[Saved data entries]
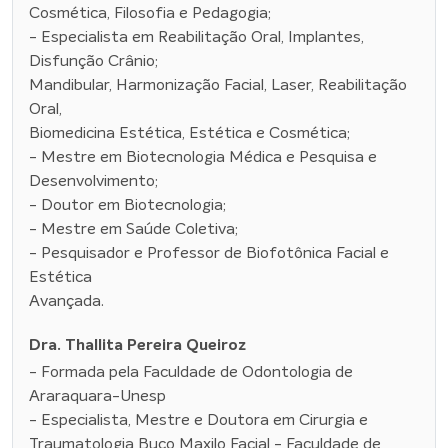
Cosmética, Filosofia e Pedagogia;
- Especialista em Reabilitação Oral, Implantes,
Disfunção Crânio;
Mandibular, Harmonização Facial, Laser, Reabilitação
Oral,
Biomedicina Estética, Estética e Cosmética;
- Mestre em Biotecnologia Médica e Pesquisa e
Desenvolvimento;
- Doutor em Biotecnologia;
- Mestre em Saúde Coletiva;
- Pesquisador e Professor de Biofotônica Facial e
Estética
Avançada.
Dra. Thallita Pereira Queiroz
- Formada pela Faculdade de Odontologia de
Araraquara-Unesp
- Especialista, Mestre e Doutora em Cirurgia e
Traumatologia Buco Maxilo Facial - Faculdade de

---

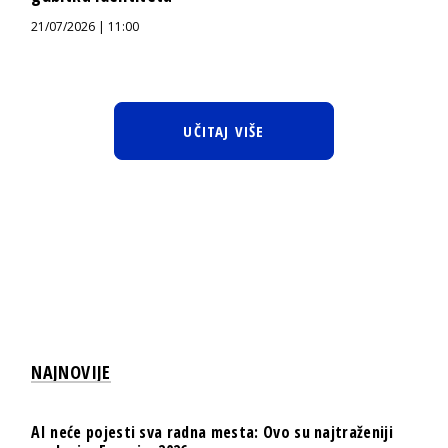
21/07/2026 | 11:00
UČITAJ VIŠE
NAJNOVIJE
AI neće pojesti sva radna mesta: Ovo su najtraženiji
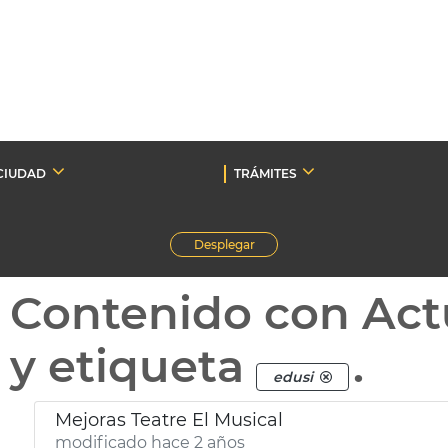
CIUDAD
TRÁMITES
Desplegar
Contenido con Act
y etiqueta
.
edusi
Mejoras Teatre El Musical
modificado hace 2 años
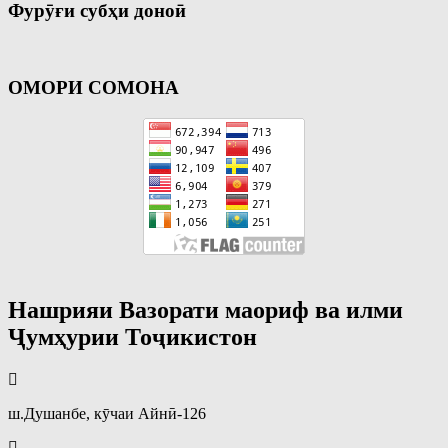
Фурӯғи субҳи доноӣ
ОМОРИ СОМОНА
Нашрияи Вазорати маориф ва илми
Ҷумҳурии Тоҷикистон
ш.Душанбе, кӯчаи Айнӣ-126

==

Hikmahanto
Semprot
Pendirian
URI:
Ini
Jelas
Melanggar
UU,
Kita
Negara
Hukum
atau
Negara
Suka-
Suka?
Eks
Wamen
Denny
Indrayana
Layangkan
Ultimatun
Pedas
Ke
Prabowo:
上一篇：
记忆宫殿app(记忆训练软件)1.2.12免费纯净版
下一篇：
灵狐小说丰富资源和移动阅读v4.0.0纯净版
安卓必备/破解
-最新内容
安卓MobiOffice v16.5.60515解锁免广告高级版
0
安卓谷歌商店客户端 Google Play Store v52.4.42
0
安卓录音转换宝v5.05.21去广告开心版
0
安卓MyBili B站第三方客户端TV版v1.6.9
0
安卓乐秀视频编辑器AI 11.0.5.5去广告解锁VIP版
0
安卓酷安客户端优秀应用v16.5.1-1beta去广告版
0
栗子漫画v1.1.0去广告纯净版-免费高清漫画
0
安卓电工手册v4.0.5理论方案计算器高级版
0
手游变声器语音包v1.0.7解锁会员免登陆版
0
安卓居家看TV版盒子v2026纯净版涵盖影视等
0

YOUR ASSIGNMENT: Could you transcribe, line for line, the stretch of the records from the line containing "Cosmética, Filosofia e Pedagogia;" through the line containing "Dra. Thallita Pereira Queiroz"?

FINISHED TASK:
Cosmética, Filosofia e Pedagogia;
- Especialista em Reabilitação Oral, Implantes,
Disfunção Crânio;
Mandibular, Harmonização Facial, Laser, Reabilitação
Oral,
Biomedicina Estética, Estética e Cosmética;
- Mestre em Biotecnologia Médica e Pesquisa e
Desenvolvimento;
- Doutor em Biotecnologia;
- Mestre em Saúde Coletiva;
- Pesquisador e Professor de Biofotônica Facial e
Estética
Avançada.
Dra. Thallita Pereira Queiroz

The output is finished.